Six Princeton faculty members and three graduate alumni have received 2021 Guggenheim Fellowships.
They are: William Bialek, the John Archibald Wheeler/Battelle Professor in Physics; Donnacha Dennehy, composer and professor of music; Atif Mian, the John H. Laporte, Jr. Class of 1967 Professor of Economics, Public Policy and Finance, and director of the Julis-Rabinowitz Center for Public Policy and Finance at the Princeton School of Public and International Affairs; Imani Perry, the Hughes Rogers Professor of African American Studies, and ; Laurence Ralph, professor of anthropology and director of the Center on Transnational Policing; and Keeanga-Yamahtta Taylor, assistant professor of African American studies.
Joshua Bennett, a 2016 graduate alumnus, Jacobus Scholar and the Mellon Assistant Professor of English and Creative Writing at Dartmouth College, was awarded in the field of American literature. Debarati Sanyal, a 1997 graduate alumna and professor of French at the University of California-Berkeley, was awarded in the field of European and Latin American literature. Tisa Wenger, a 2002 graduate alumna and associate professor of American religious history at Yale University, was awarded in the field of religion.

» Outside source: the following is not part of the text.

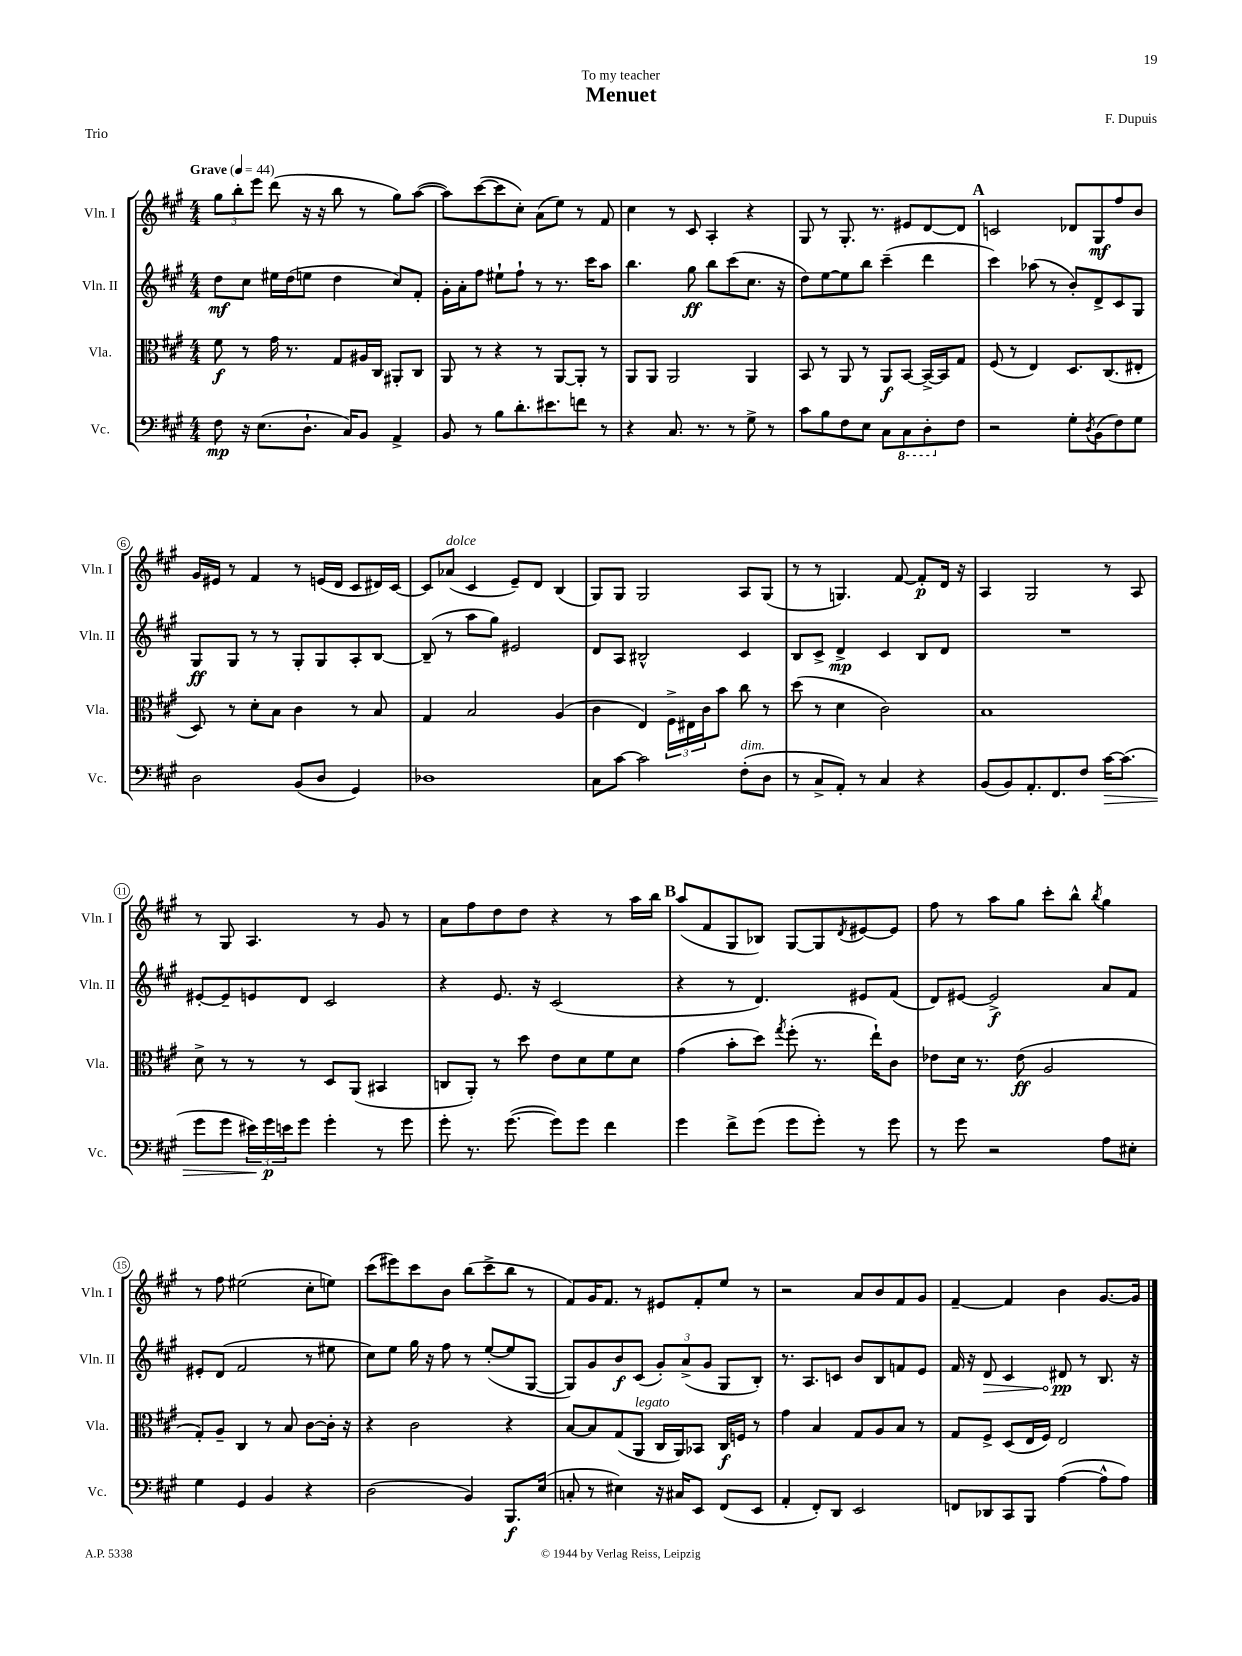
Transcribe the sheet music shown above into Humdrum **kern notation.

They are among 184 to receive fellowships from a pool of almost 3,000 applicants — a diverse group of scholars, artists, writers and scientists — appointed on the basis of prior achievement and exceptional promise.
William Bialek
Bialek joined the Princeton faculty in 2001. His research interests have ranged over a wide variety of theoretical problems at the interface of physics and biology, from the dynamics of individual biological molecules to learning and cognition.

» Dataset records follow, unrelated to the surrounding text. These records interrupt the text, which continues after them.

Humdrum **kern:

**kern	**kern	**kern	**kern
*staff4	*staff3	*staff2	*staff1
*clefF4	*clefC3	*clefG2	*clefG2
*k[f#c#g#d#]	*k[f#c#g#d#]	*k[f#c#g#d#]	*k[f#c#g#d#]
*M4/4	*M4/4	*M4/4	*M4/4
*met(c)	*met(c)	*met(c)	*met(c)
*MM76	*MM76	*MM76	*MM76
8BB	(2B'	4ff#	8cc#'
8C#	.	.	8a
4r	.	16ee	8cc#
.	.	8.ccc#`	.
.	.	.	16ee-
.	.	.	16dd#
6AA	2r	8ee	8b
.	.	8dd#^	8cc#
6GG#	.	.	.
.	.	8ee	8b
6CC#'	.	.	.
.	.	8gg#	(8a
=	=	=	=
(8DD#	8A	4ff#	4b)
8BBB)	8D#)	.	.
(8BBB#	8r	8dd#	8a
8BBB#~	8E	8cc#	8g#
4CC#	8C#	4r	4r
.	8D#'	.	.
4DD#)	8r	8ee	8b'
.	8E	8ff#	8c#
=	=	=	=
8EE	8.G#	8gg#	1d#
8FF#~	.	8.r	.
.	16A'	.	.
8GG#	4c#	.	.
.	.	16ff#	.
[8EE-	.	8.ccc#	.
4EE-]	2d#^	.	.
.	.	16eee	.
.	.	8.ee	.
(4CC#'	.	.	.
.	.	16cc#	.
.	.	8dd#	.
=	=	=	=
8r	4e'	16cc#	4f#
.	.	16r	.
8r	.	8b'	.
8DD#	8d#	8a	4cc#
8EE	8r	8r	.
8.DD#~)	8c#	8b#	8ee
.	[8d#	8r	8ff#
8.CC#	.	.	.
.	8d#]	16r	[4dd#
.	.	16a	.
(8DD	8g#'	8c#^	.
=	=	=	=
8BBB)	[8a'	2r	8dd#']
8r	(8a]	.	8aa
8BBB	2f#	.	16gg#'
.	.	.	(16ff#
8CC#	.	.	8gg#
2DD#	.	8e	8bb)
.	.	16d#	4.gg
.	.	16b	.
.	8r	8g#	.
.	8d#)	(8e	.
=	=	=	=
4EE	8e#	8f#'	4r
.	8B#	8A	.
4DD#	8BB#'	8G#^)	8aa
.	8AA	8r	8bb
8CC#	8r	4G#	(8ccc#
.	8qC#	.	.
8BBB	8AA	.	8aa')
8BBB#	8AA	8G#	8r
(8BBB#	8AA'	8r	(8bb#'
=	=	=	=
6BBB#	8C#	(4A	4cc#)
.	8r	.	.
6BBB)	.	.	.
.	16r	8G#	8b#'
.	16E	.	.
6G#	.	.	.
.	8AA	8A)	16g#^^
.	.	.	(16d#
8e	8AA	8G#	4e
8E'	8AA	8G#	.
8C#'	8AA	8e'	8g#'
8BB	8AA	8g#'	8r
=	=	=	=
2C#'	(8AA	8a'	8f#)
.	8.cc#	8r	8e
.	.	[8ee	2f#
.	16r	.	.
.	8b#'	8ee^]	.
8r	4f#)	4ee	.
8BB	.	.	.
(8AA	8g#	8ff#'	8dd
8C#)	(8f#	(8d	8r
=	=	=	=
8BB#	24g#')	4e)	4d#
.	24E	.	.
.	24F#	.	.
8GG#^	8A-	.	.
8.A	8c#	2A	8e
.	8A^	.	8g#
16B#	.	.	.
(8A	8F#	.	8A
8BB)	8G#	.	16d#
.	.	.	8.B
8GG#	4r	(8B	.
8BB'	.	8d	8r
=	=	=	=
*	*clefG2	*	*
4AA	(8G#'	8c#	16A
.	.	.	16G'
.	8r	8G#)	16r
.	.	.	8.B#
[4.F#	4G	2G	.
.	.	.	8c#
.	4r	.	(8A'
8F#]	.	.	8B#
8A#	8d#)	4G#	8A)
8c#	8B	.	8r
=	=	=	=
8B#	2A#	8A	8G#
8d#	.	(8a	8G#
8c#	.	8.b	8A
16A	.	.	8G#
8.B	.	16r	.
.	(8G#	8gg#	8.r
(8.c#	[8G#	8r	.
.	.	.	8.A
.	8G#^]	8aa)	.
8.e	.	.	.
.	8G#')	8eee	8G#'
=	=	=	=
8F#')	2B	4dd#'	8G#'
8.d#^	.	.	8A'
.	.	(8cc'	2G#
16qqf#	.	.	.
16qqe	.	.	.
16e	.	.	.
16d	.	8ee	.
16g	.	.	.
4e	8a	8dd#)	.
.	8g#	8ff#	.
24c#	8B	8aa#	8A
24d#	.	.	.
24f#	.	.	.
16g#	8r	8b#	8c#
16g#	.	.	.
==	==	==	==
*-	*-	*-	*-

He was awarded the Guggenheim in the field of physics.
Donnacha Dennehy
Dennehy joined the Princeton faculty in 2014. His work focuses on composition, opera, experimental music theater, overtone series and ensemble music. He is also interested in poetry, theater and the visual arts. His music has been featured in festivals and venues around the world, and he has received commissions from ensembles, orchestras, writers and choreographers that span the globe.
He was awarded the Guggenheim in the field of music composition.
Atif Mian
Mian joined the faculty in 2012. His work studies the connections between finance and the macro economy, and has been published in various academic journals. He is also the author of the critically acclaimed book “House of Debt,” with Amir Sufi.
He was awarded the Guggenheim in the field of economics.
Imani Perry
Perry joined the Princeton faculty in 2009. She is an interdisciplinary scholar of law, literary and cultural studies. She has published widely on topics ranging from racial inequality to hip-hop and is active across various media. She is the author of six books, including her most recent work, “Breathe: A Letter to My Sons,” which was a finalist for the 2020 Chautauqua Prize and a finalist for the NAACP Image Award for Excellence in Nonfiction. Perry’s forthcoming book under contract with ECCO Press is a narrative journey through the South, arguing that it is the nation’s heartland for better and worse. Future planned projects include an examination of African American theories of law and justice, and a meditation on the color blue in Black life.
She was awarded the Guggenheim in the field of intellectual and cultural history.
Laurence Ralph
Ralph joined the Princeton faculty in 2018. He has a diverse set of research interests, which include urban anthropology, medical anthropology, the study of gangs, disability, masculinity, race and popular culture. Laurence’s latest book, “Torture Letters: Reckoning with Police Violence,” explores a decades long scandal in which 125 were tortured while in police custody.
He was awarded the Guggenheim in the field of anthropology and cultural studies.
Keeanga-Yamahtta Taylor
Taylor joined the Princeton faculty in 2014. She is a scholar of racial inequality in public policy making and the various ways that Black communities have challenged or resisted these constraints. She writes extensively on race and politics, Black social movements and organizing, and radical activism and politics. Her most recent book is “Race for Profit: How Banks and the Real Estate Industry Undermined Black Homeownership,” published in 2019 by the University of North Carolina Press, longlisted for a National Book Award for nonfiction and a 2020 finalist for the Pulitzer in History. She is a contributing writer and columnist for The New Yorker.